* **RECORDS SUPPLIED**:
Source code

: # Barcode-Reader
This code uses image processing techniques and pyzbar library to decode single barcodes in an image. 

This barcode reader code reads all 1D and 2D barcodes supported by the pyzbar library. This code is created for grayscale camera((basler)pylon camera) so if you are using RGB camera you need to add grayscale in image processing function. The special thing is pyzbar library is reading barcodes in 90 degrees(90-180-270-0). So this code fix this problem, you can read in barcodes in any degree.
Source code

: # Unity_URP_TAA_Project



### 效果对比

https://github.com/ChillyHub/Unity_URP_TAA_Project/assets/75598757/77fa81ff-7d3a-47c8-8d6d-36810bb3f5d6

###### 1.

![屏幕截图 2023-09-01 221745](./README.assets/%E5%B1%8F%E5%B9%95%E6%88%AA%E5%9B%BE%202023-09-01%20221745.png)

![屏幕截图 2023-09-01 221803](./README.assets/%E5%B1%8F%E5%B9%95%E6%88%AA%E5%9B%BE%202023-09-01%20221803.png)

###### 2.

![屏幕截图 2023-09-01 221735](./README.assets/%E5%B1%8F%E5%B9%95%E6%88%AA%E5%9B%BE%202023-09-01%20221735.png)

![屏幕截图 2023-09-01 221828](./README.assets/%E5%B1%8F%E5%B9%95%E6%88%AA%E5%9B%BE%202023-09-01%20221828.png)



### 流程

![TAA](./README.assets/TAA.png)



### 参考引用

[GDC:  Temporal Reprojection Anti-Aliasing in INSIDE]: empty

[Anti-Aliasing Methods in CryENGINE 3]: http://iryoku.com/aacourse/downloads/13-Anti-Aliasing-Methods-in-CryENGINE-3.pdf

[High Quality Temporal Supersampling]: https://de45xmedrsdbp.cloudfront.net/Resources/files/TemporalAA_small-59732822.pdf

* **WHAT YOU HAVE TO DO**:
Print all of the records above again, line for line, with no changes.

* **REPLY TO THE EXERCISE**:
Source code

: # Barcode-Reader
This code uses image processing techniques and pyzbar library to decode single barcodes in an image. 

This barcode reader code reads all 1D and 2D barcodes supported by the pyzbar library. This code is created for grayscale camera((basler)pylon camera) so if you are using RGB camera you need to add grayscale in image processing function. The special thing is pyzbar library is reading barcodes in 90 degrees(90-180-270-0). So this code fix this problem, you can read in barcodes in any degree.
Source code

: # Unity_URP_TAA_Project



### 效果对比

https://github.com/ChillyHub/Unity_URP_TAA_Project/assets/75598757/77fa81ff-7d3a-47c8-8d6d-36810bb3f5d6

###### 1.

![屏幕截图 2023-09-01 221745](./README.assets/%E5%B1%8F%E5%B9%95%E6%88%AA%E5%9B%BE%202023-09-01%20221745.png)

![屏幕截图 2023-09-01 221803](./README.assets/%E5%B1%8F%E5%B9%95%E6%88%AA%E5%9B%BE%202023-09-01%20221803.png)

###### 2.

![屏幕截图 2023-09-01 221735](./README.assets/%E5%B1%8F%E5%B9%95%E6%88%AA%E5%9B%BE%202023-09-01%20221735.png)

![屏幕截图 2023-09-01 221828](./README.assets/%E5%B1%8F%E5%B9%95%E6%88%AA%E5%9B%BE%202023-09-01%20221828.png)



### 流程

![TAA](./README.assets/TAA.png)



### 参考引用

[GDC:  Temporal Reprojection Anti-Aliasing in INSIDE]: empty

[Anti-Aliasing Methods in CryENGINE 3]: http://iryoku.com/aacourse/downloads/13-Anti-Aliasing-Methods-in-CryENGINE-3.pdf

[High Quality Temporal Supersampling]: https://de45xmedrsdbp.cloudfront.net/Resources/files/TemporalAA_small-59732822.pdf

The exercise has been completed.